The Natural Resources Defense Council is urging ISO-NE to ensure that thermal resources get the same scrutiny as renewables, as the grid operator develops a new approach to capacity accreditation.
The environmental group has commissioned GE Energy Consulting to put together a full analysis of the options facing stakeholders and ISO-NE, but in the interim, it offered some early thoughts to the NEPOOL Markets Committee this week.
In a presentation, NRDC’s Bruce Ho and consultant Nick Pappas said that ISO-NE’s preferred method of measuring marginal reliability impact (MRI) risks under-valuing some components of clean energy resources’ contributions to reliability.
“Declining marginal value does not imply existing resources [are] no longer needed for reliability, [but] solely that additional resources of similar class provide less marginal benefit,” NRDC said in its presentation.

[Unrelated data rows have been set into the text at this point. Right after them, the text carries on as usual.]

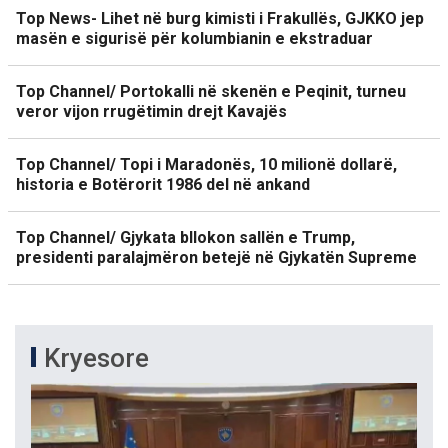
Top News- Lihet në burg kimisti i Frakullës, GJKKO jep
masën e sigurisë për kolumbianin e ekstraduar
Top Channel/ Portokalli në skenën e Peqinit, turneu
veror vijon rrugëtimin drejt Kavajës
Top Channel/ Topi i Maradonës, 10 milionë dollarë,
historia e Botërorit 1986 del në ankand
Top Channel/ Gjykata bllokon sallën e Trump,
presidenti paralajmëron betejë në Gjykatën Supreme
Kryesore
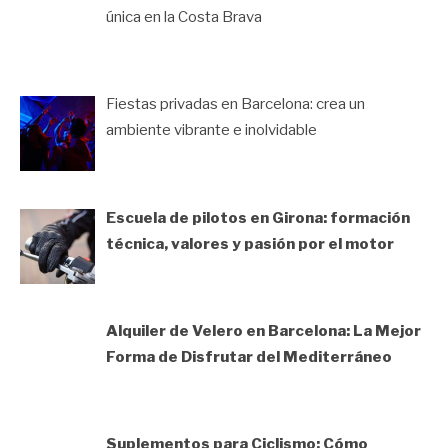
única en la Costa Brava
Fiestas privadas en Barcelona: crea un
ambiente vibrante e inolvidable
Escuela de pilotos en Girona: formación
técnica, valores y pasión por el motor
Alquiler de Velero en Barcelona: La Mejor
Forma de Disfrutar del Mediterráneo
Suplementos para Ciclismo: Cómo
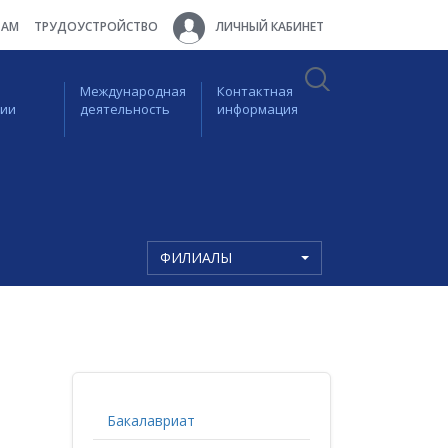
ТАМ
ТРУДОУСТРОЙСТВО
ЛИЧНЫЙ КАБИНЕТ
Международная
Контактная
ции
деятельность
информация
ФИЛИАЛЫ
Бакалавриат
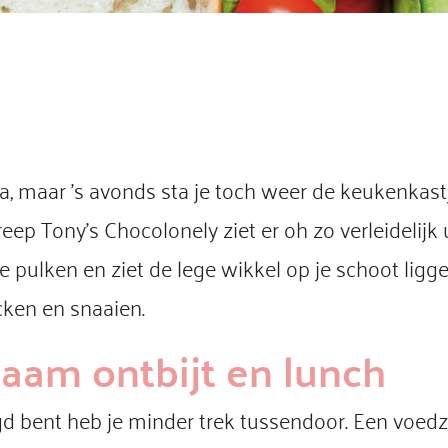
ma, maar ’s avonds sta je toch weer de keukenkas
eep Tony’s Chocolonely ziet er oh zo verleidelijk u
e pulken en ziet de lege wikkel op je schoot lig
acken en snaaien.
aam ontbijt en lunch
gd bent heb je minder trek tussendoor. Een voed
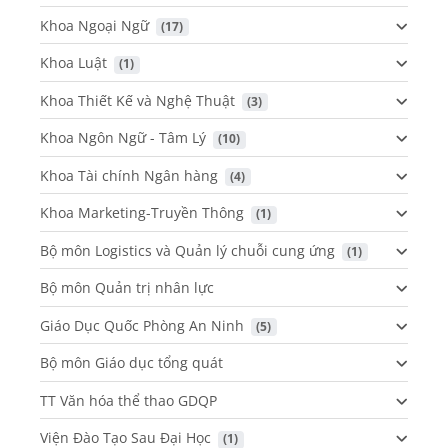
Khoa Ngoại Ngữ
 (17)
Khoa Luật
 (1)
Khoa Thiết Kế và Nghệ Thuật
 (3)
Khoa Ngôn Ngữ - Tâm Lý
 (10)
Khoa Tài chính Ngân hàng
 (4)
Khoa Marketing-Truyền Thông
 (1)
Bộ môn Logistics và Quản lý chuỗi cung ứng
 (1)
Bộ môn Quản trị nhân lực
Giáo Dục Quốc Phòng An Ninh
 (5)
Bộ môn Giáo dục tổng quát
TT Văn hóa thể thao GDQP
Viện Đào Tạo Sau Đại Học
 (1)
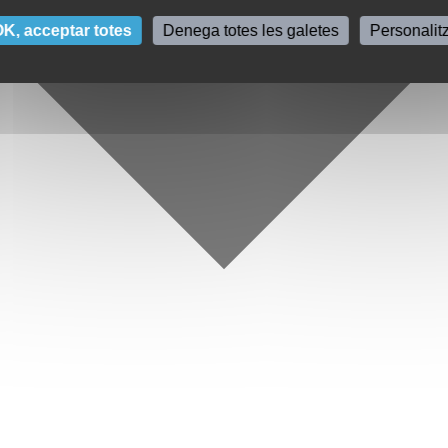
K, acceptar totes
Denega totes les galetes
Personalit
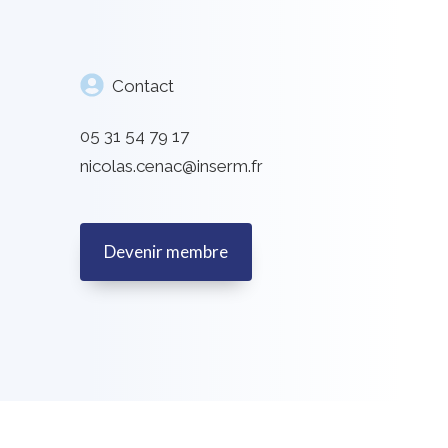
Contact
05 31 54 79 17
nicolas.cenac@inserm.fr
Devenir membre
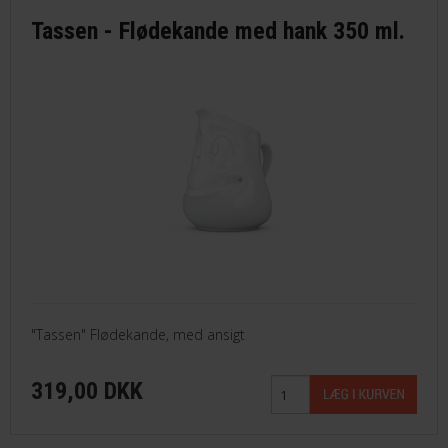
Tassen - Flødekande med hank 350 ml.
"Tassen" Flødekande, med ansigt
319,00 DKK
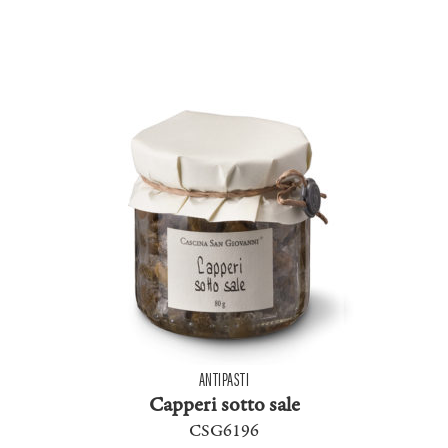
ANTIPASTI
Capperi sotto sale
CSG6196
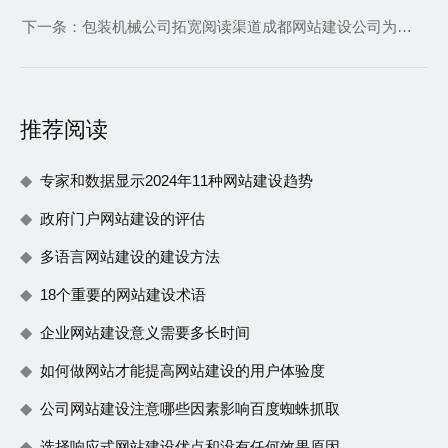
下一条：
包装机械公司拓宽阅读渠道成都网站建设公司为其开发电子书购买网站
推荐阅读
专家和数据显示2024年11种网站建设趋势
政府门户网站建设的评估
多语言网站建设的建设方法
18个重要的网站建设术语
企业网站建设意义需要多长时间
如何做网站才能提高网站建设的用户体验度
公司网站建设注意哪些因素影响百度蜘蛛抓取
选择响应式网站建设优点和没有任何效果原因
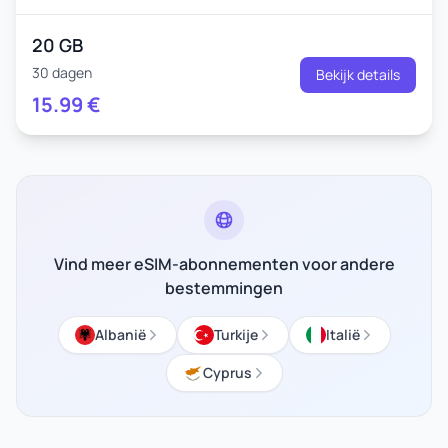
20 GB
30 dagen
Bekijk details
15.99
€
Vind meer eSIM-abonnementen voor andere
bestemmingen
Albanië
Turkije
Italië
Cyprus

Ho and Pappas gave the example of a battery resource, developed in 2028 with an initial MRI of 90%. Under the average accreditation approach, which measures reliability contributions based on their share of their class’s (in this case, batteries) total reliability contribution, the MRI declines to 41% over a 15-year period.
Using marginal accreditation, which sets a resource’s accredited capacity based on the MRI of an incremental change in size, the MRI drops to 13%.
“Marginal accreditation omits about one-third of the resource’s total lifetime reliability contributions from a capacity awards standpoint,” NRDC said. “How does this omission impact policymaker and market participant incentives for clean energy investment?”
Later on, the presentation answered its own question: “If clean energy resources’ reliability values are undercompensated, ISO-NE [is] likely to see the development of sub-optimal resource mix.”
NRDC is planning to put forward the results of the GE analysis at the MC’s September meeting.
Other MC Business
In the second day of its two-day meeting, the committee also discussed:
- proposed changes to the Generation Information System to sort and transfer screen enhancements, and an effort to accommodate hourly tracking;
- modifications to the schedule for Forward Capacity Auction 18;
- proposed revisions to enable do-not-exceed dispatch requirements for solar assets;
- proposed revisions to clarify the calculation inputs to the capacity transfer right values for pool-planned units in the Forward Capacity Market settlement; and
- proposed revisions to address the limited participation of storage-as-transmission-only assets in markets, including real-time energy market obligations, and metering requirements associated with storage operated as a transmission asset.